Il y a des hauts et des bas. Les cols sont fermés comme des bouilles renfrognées. La neige a enseveli les derniers coloris. Le cliquetis des bennes ponctue les étendues souveraines. J’ai passé Les Demoiselles Coiffées, quitté Gap, serpenté, cheminé sur l’asphalte entaillé, derrière une coalition de dos ronds, derrière une dénégation de camions de route Napoléon.
Pas de bêtes féroces au Val d’Allos. A Pra Loup, je gare mes quatre roues avec un zèle ustensilaire.

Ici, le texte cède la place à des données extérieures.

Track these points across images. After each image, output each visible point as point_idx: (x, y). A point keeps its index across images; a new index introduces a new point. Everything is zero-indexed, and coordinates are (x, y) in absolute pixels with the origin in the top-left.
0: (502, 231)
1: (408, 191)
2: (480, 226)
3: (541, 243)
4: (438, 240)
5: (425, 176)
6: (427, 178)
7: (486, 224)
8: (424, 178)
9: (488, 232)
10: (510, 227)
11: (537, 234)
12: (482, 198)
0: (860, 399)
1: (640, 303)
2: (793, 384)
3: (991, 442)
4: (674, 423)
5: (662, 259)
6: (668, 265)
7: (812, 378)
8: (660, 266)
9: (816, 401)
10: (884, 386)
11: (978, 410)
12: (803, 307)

Les mélèzes sont des banderilles grises sur les flancs des massifs. D’abondance, un sang blanc coule vers la Durance.
Notre cellule de moine est d’un merdique patrimoine. Réfectoire braillard de mauvais verres à boire. L’intime intériorité patine dans une gargote sans âme.

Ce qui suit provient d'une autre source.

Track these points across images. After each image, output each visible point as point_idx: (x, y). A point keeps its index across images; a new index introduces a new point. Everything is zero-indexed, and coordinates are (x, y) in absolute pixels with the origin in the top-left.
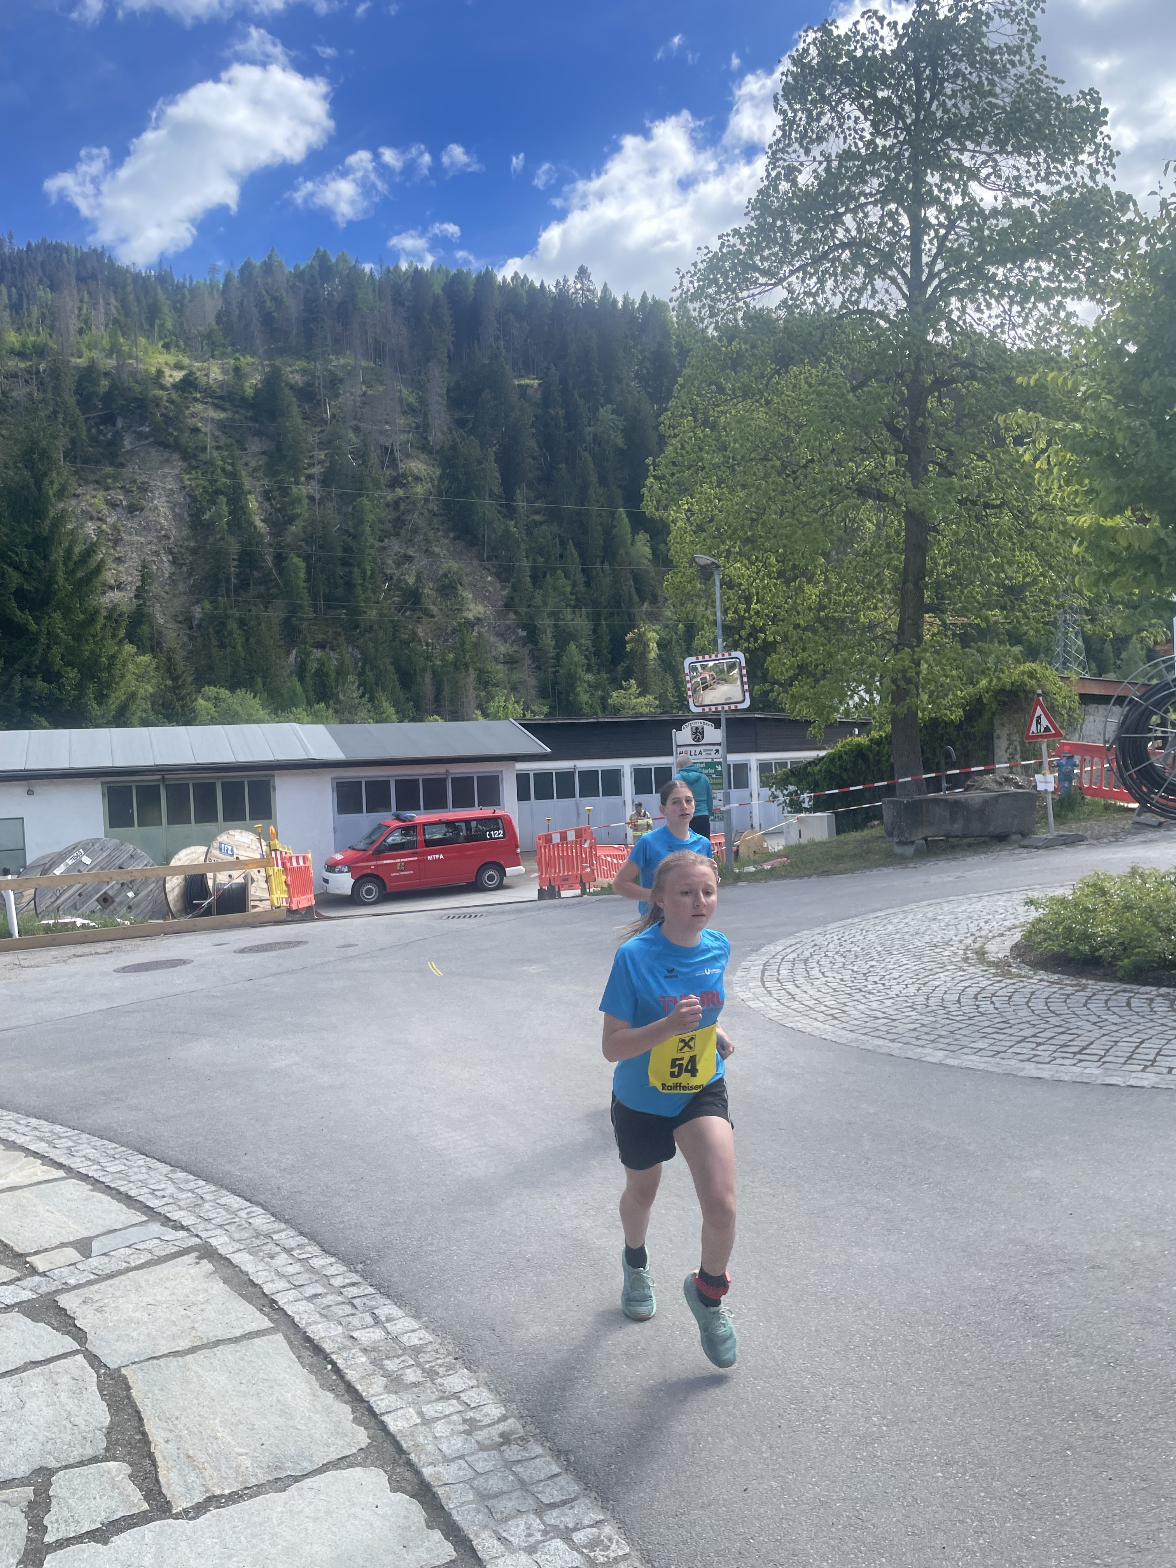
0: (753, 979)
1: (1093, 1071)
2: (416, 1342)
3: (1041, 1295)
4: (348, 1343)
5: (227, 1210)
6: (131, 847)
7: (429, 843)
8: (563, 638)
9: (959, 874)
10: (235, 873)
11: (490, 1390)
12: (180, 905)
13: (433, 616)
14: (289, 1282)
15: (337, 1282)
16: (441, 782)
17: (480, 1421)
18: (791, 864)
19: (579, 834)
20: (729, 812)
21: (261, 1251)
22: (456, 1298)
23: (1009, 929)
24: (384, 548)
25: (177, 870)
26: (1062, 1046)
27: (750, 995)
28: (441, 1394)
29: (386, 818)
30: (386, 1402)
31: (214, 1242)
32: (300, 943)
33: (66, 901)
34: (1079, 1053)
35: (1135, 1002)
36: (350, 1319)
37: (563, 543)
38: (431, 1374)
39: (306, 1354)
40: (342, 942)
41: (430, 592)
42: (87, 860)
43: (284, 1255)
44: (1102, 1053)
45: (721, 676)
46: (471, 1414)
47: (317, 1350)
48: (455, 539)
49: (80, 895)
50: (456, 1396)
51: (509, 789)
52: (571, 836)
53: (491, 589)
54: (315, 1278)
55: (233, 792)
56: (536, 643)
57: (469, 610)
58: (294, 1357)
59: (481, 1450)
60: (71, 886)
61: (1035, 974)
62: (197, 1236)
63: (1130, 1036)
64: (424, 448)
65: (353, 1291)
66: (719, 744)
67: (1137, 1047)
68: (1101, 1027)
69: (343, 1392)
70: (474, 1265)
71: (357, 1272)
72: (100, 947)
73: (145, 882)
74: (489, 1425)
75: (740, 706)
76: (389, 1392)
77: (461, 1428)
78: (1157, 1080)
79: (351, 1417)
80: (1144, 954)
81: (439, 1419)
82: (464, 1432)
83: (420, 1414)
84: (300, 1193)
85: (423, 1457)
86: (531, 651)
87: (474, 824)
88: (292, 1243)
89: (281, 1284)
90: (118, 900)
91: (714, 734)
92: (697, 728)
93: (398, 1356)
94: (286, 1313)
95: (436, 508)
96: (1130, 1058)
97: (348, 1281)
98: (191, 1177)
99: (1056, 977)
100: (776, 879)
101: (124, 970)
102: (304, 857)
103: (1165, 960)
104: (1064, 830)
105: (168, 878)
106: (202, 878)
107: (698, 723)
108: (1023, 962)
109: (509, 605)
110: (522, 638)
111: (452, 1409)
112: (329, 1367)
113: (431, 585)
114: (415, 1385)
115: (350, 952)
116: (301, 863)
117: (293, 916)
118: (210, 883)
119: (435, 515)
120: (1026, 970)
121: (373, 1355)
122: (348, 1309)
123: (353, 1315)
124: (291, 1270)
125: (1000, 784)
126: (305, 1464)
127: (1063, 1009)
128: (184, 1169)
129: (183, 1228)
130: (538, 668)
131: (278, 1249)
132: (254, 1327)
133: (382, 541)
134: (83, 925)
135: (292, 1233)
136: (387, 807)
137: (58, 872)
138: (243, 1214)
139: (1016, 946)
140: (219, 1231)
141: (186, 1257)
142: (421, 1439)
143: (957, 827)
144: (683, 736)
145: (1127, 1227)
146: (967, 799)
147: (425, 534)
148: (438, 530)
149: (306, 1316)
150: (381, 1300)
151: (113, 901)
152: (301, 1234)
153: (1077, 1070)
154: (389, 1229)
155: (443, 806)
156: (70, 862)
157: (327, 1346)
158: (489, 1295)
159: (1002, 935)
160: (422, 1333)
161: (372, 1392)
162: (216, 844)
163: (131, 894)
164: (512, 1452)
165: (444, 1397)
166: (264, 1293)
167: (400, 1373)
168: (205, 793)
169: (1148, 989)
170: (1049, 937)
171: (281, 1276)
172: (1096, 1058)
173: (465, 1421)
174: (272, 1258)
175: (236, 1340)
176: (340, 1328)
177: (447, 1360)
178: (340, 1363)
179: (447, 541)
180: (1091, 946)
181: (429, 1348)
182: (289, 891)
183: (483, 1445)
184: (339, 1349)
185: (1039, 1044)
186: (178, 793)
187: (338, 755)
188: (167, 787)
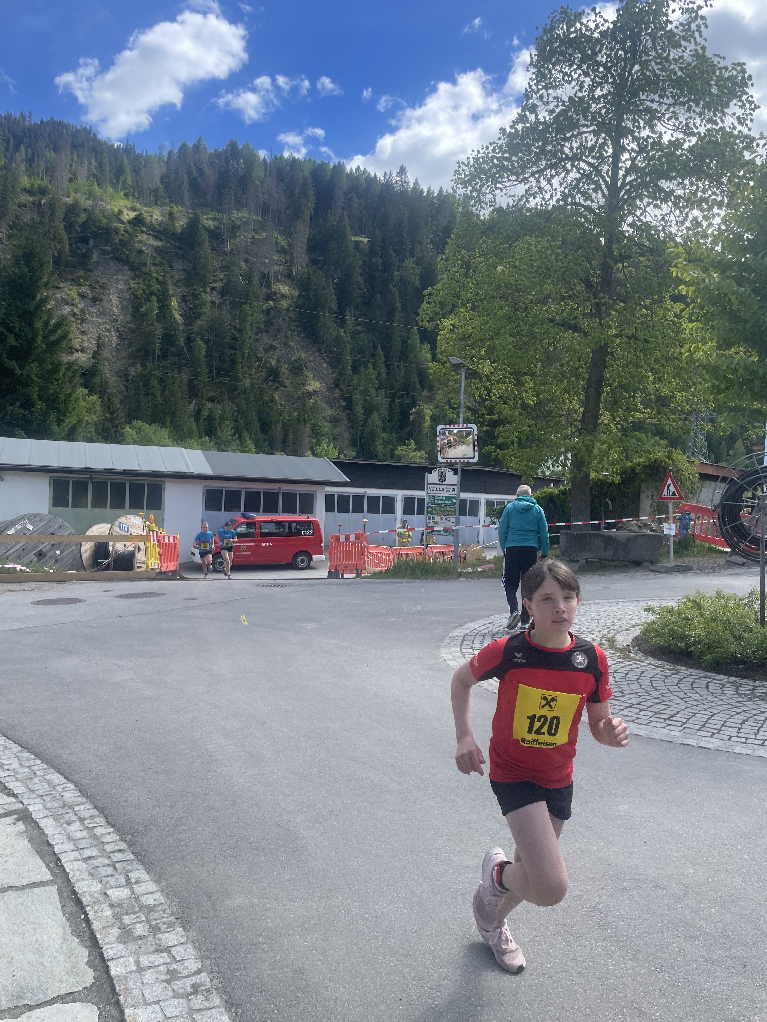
0: (455, 646)
1: (676, 733)
2: (151, 902)
3: (614, 906)
4: (101, 898)
5: (49, 784)
6: (61, 520)
7: (263, 535)
8: (369, 409)
9: (605, 585)
10: (128, 544)
11: (195, 947)
12: (90, 562)
13: (286, 387)
14: (75, 844)
15: (109, 848)
16: (276, 495)
17: (180, 973)
18: (496, 569)
19: (358, 537)
20: (458, 530)
21: (63, 818)
22: (190, 869)
23: (633, 626)
24: (258, 340)
25: (90, 539)
26: (657, 713)
27: (451, 657)
28: (157, 947)
29: (237, 515)
30: (114, 951)
31: (31, 808)
32: (160, 594)
33: (13, 553)
34: (669, 719)
35: (711, 686)
36: (109, 879)
37: (375, 346)
38: (155, 929)
39: (70, 904)
40: (188, 596)
41: (285, 371)
42: (30, 527)
43: (78, 823)
44: (684, 720)
45: (461, 440)
46: (175, 966)
47: (78, 902)
48: (305, 337)
49: (23, 550)
50: (168, 950)
51: (320, 504)
52: (353, 538)
53: (325, 372)
54: (94, 843)
55: (136, 490)
56: (351, 410)
57: (310, 385)
58: (59, 906)
59: (174, 997)
60: (18, 543)
61: (646, 659)
62: (21, 802)
63: (705, 710)
64: (289, 276)
65: (119, 856)
66: (456, 485)
67: (709, 719)
68: (686, 702)
69: (87, 938)
70: (210, 844)
71: (125, 841)
72: (27, 586)
73: (69, 545)
74: (186, 977)
75: (471, 461)
76: (120, 942)
77: (164, 977)
78: (720, 744)
79: (86, 960)
80: (721, 652)
81: (150, 968)
82: (165, 981)
83: (137, 962)
84: (104, 776)
85: (129, 999)
86: (348, 416)
87: (294, 525)
88: (87, 814)
89: (69, 846)
90: (49, 555)
91: (452, 478)
92: (442, 473)
93: (135, 913)
94: (64, 870)
95: (294, 316)
96: (703, 726)
97: (117, 848)
98: (33, 757)
99: (660, 662)
100: (485, 578)
101: (39, 603)
102: (174, 537)
103: (736, 657)
104: (680, 562)
105: (83, 543)
106: (106, 545)
107: (443, 470)
108: (639, 650)
109: (336, 384)
110: (343, 406)
111: (161, 961)
112: (83, 916)
113: (286, 366)
114: (141, 937)
115: (192, 603)
116: (172, 541)
117: (162, 576)
118: (111, 549)
119: (293, 321)
120: (641, 656)
121: (118, 910)
122: (110, 870)
123: (112, 875)
124: (79, 835)
125: (640, 528)
126: (41, 996)
127: (661, 686)
128: (29, 750)
129: (14, 795)
130: (352, 427)
131: (75, 818)
132: (38, 878)
133: (257, 335)
134: (21, 570)
135: (89, 806)
136: (238, 508)
137: (10, 532)
138: (59, 789)
139: (636, 638)
140: (38, 800)
141: (8, 818)
142: (131, 984)
143: (609, 554)
144: (432, 477)
145: (684, 856)
146: (616, 536)
147: (285, 333)
148: (294, 330)
149: (77, 874)
150: (136, 865)
151: (45, 556)
152: (95, 807)
153: (665, 731)
154: (157, 810)
155: (274, 510)
156: (18, 527)
157: (85, 900)
158: (214, 869)
159: (628, 630)
160: (158, 895)
161: (107, 940)
162: (117, 523)
163: (58, 552)
164: (198, 1001)
165: (159, 950)
166: (54, 852)
167: (132, 926)
168: (118, 489)
169: (722, 677)
170: (658, 635)
171: (70, 838)
172: (680, 724)
173: (169, 971)
174: (69, 824)
175: (22, 888)
176: (100, 886)
177: (170, 919)
178: (91, 914)
179: (299, 338)
180: (686, 644)
181: (160, 908)
182: (160, 558)
183: (178, 994)
184: (94, 902)
185: (641, 710)
186: (100, 487)
187: (208, 471)
188: (93, 483)
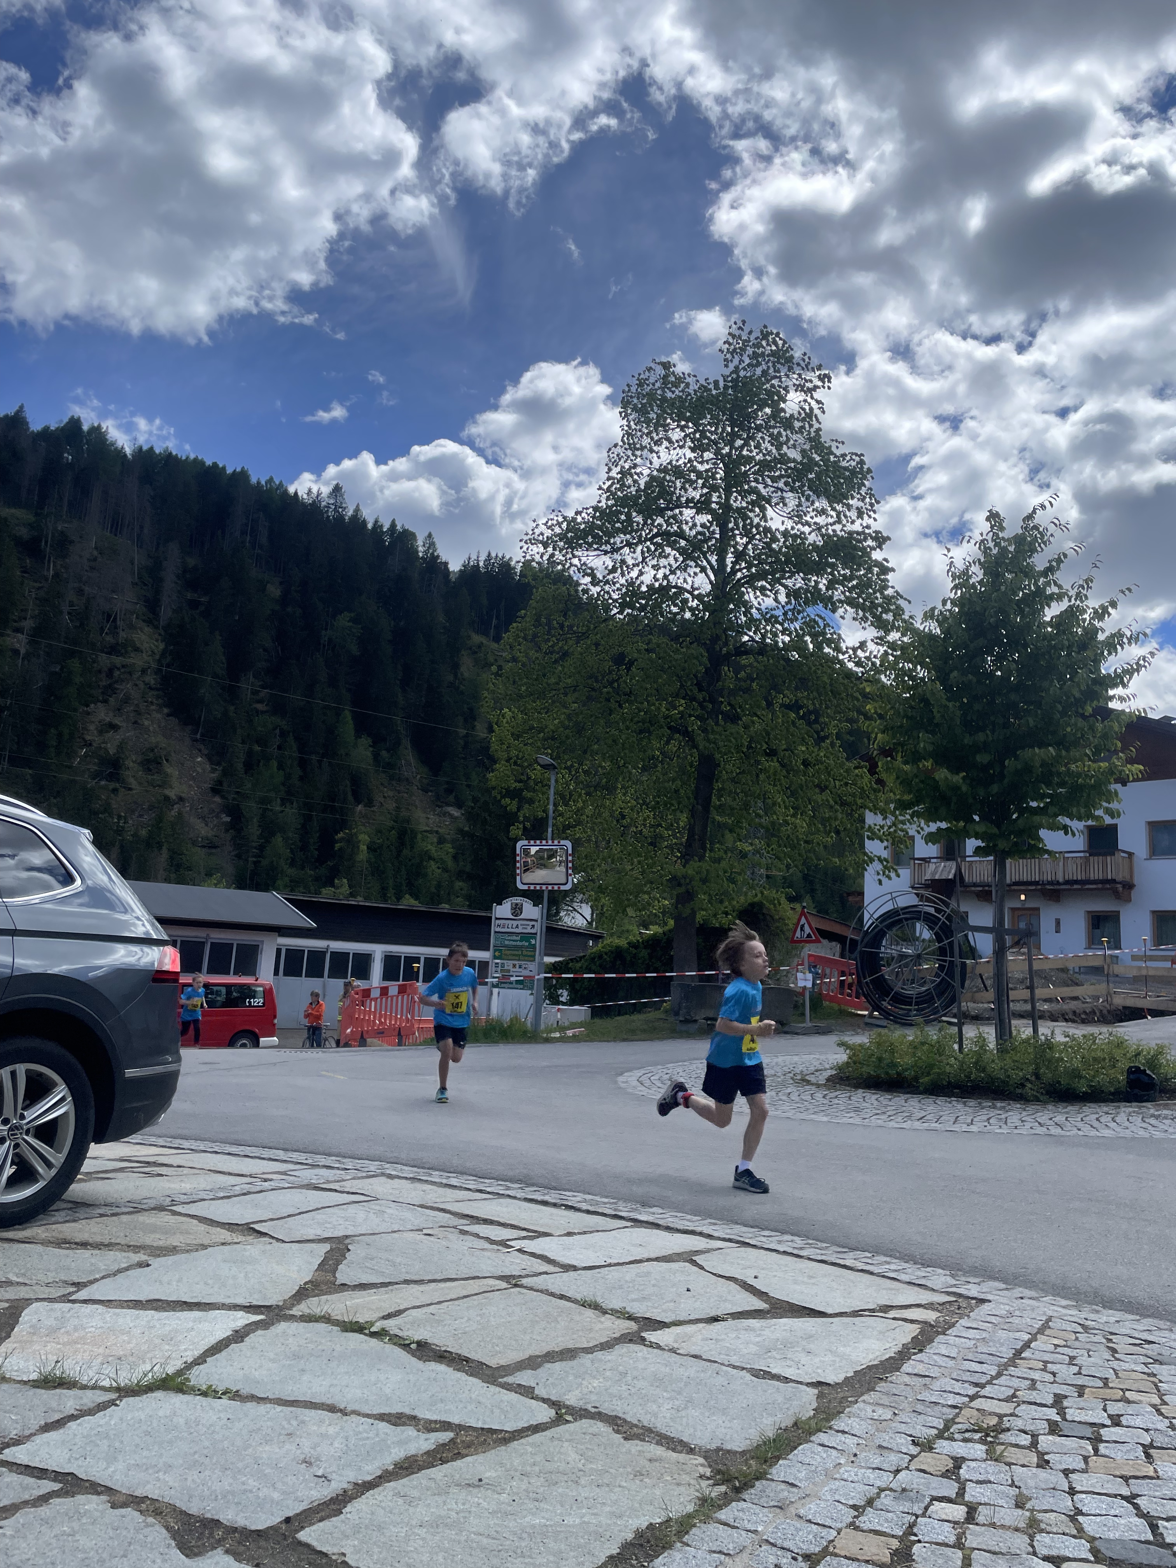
8: (269, 829)
13: (130, 789)
24: (88, 714)
37: (283, 734)
41: (131, 764)
48: (168, 715)
53: (199, 770)
56: (240, 830)
64: (151, 621)
86: (234, 838)
95: (153, 682)
109: (215, 790)
110: (225, 823)
113: (134, 757)
119: (150, 688)
130: (239, 856)
133: (87, 706)
147: (137, 705)
148: (152, 703)
179: (159, 716)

J’ouvre une parenthèse, au milieu des mélèzes. Du vaste ratage, je sauve l’instant suave. Je bivouaque au soleil téméraire du Clos du Serre. Je songe à Lagarce, grand gars des lettres françaises, renégat de race : « C’était un peu mélancolique comme toutes les fêtes réussies » (Journal, tome 1, page 280, Les Solitaires Intempestifs, 2007). Il a suffi d’une éclaircie. Fred. C’est le petit nom du livre à faire. Fred for ever. Fred for Rêveur. C’est décidé.

dimanche 11 mars 2018

Maculés d'un sang morose

Les gredins de gradins agitent des fanions aux couleurs de la nation. Camara fend l’invincible armada. Camara reste droit comme un mât. Grosso slalome en desperado. C’est un rugby empêché, entravé, contrarié. Avec nos quinze quintaux, on définit une ligne Maginot, sans magie mais veto, un espace de statu quo.
On n’avance ni ne recule. On pousse, on ne cède pas d’un pouce. Nos touches sont floues. Nos piliers sont pénalisés. Machenaud botte entre les poteaux. Les tribunes à pardessus sont coloriées de faciès rougeauds. On s’exalte des bastonnades de Bastareaud. Notre grande asperge edouard-philipparde cause avec un Laporte goguenard.
Les Anglais marquent un vrai essai. Mais les maillots blancs du Quinze de la Rose sont maculés d’un sang morose. On a gagné à la hache sans le moindre panache. Rien d’historique, mais un rugby qui balbutie, plein de hics.